Wednesday, December 6, 2017

The Incredible Shrinking Millpond

First in a multi-part series AT THE MILL. According to one account the millpond was 18.2 acres and the Ben Smith impoundment between the dam and White Pond Road bridge was 18.8 acres. 

Then genius of Amory Maynard was to separate the mill from the dam. By doing so, a large dam could be constructed upstream from where a small dam was, at Mill Street, and the new woolen mill located downstream. This separation created a larger vertical drop. And as water power is created by a combination of volume and vertical drop, more power. By creating the Ben Smith Dam, connecting canal, mill pond, and securing water rights upriver, including to Boone Pond and Fort Meadow Pond, the mill was able to operate year-round with a volume of 100 cubic feet per second, equivalent to 50,000 gallons per minute, and a vertical drop of close to twenty feet.

Aerial view drawing of the center of Maynard, MA (1879), showing the
mill pond much larger then compared to today. Click on photos to enlarge.
Canal enters pond from left. Water exits under mill to river on right.
Power production was on the order of 50 horsepower. Not much, which is why not too long after the railroad reached Assabet Village the mill was adding coal-fired steam engines. By 1879, the year the aerial view image of the center of Maynard was published, the mill complex had grown to six major buildings and two smokestacks. Water was still essential for the steam engines, and to wash the raw wool and the finished cloth after the dyeing process.
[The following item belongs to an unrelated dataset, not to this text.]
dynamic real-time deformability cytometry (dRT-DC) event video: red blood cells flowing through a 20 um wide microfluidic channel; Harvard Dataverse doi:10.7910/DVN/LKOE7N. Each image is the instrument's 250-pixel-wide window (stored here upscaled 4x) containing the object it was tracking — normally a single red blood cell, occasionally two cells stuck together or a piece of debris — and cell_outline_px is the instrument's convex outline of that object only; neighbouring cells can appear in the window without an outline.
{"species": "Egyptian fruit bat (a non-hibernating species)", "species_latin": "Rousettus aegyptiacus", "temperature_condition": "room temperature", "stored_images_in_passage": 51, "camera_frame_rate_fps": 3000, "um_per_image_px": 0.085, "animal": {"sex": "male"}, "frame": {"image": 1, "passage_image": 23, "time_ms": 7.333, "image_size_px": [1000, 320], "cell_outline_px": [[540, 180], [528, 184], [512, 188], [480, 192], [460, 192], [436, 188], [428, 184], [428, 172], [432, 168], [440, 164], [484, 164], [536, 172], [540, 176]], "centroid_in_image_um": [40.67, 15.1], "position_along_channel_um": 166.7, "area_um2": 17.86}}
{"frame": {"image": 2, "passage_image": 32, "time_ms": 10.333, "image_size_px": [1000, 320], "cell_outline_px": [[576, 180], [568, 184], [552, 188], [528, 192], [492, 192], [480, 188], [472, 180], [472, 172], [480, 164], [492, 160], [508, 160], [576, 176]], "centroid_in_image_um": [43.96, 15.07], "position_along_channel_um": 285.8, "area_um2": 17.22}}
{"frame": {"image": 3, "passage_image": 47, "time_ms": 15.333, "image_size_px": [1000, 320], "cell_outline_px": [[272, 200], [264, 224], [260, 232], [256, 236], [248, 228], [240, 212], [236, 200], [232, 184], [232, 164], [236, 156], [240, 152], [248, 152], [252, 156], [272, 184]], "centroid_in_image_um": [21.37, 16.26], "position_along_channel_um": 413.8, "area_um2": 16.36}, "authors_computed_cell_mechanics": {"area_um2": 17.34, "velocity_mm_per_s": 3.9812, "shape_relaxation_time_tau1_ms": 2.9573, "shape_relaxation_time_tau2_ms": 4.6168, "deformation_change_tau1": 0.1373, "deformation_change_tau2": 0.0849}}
The aerial view shows a much larger mill pond than we have now. Size was not essential to maintain an adequate water reserve, as the canal connected the mill pond to the much larger body of water held back by the Ben Smith Dam. Through the years, various projects nibbled away at the pond. The three large mill buildings fronting the pond are partially over the water, and actually required draining the pond in 1916-18 during construction of the last one. When this was taking place a trestle and flume (large wooden pipe) crossed the drained pond from the west side. This was to provide water necessary to wash and process the wool. The trestle had still been relatively intact during a partial pond draining back in 1977. Remnants of the trestle can be seen protruding above the water’s surface when the pond level drops in summer.

Trestle across the millpond, 1977. The trestle was built in 1916 when the
pond was drained for construction of Building 1. It had held a flume that
conveyed water to the mill. Courtesy Maynard Historical Society.
West of Sudbury Road, land was filled in for construction of the school that was associated with Saint Bridget Parish. A large part of the south side of the pond was filled in to create the parking lot that extends to Building 5 (Stratus Technologies and Battle Road Brewery). Land was created on the north side for the parking lot that serves as the site for the Maynard Farmers’ Market. Before the 2008 recession, Wellesley Management, the past owner/operator of the mill complex, had proposed to build an office building on the south side, and either a multi-level parking garage for more than 1,000 cars, or else fill in much more of the pond for parking. This did not come to pass, but clarified that the owners of the mill own the pond. One restriction on the pond owners is that water cannot be diverted from the river to the millpond when volume in the river drops below 39 cubic feet per second.

Mill pond partially iced over, circa 1930. Note that the pond is much larger
than it is today, and there are no parking lots. Estimated date from fact that
Riverside CO-OP building (burned Jan 1936) is in photo.
The amount of water in the pond is controlled at both ends, a gatehouse on the canal for flow in, and a similar gate near the end of Building 3 for flow out. This past summer, Mill & Main had some problems with the pond mysteriously filling to overflowing despite the summer drought and despite periodically letting water out. Problem solved when water was observed entering at the gatehouse, with an estimated round-the-clock inflow of 10,000 gallons per minute. Scuba divers were hired. Turns out that a tree stump had become wedged in the opening, preventing the gate from closing completely.

Back in the day of looser regulations and liabilities, the mill pond provided recreational opportunities for residents of Maynard. People fished, boated and swam. The pond, fed by water from the river, was far cleaner than the river downstream of the mill’s discharges. But not entirely clean, as upriver, Hudson, Stow and other towns were discharging their own mill wastes. Even so, an ice house was filled with ice every winter. Ice skating took place, with the occasional fall-through, and either rescue or fatality.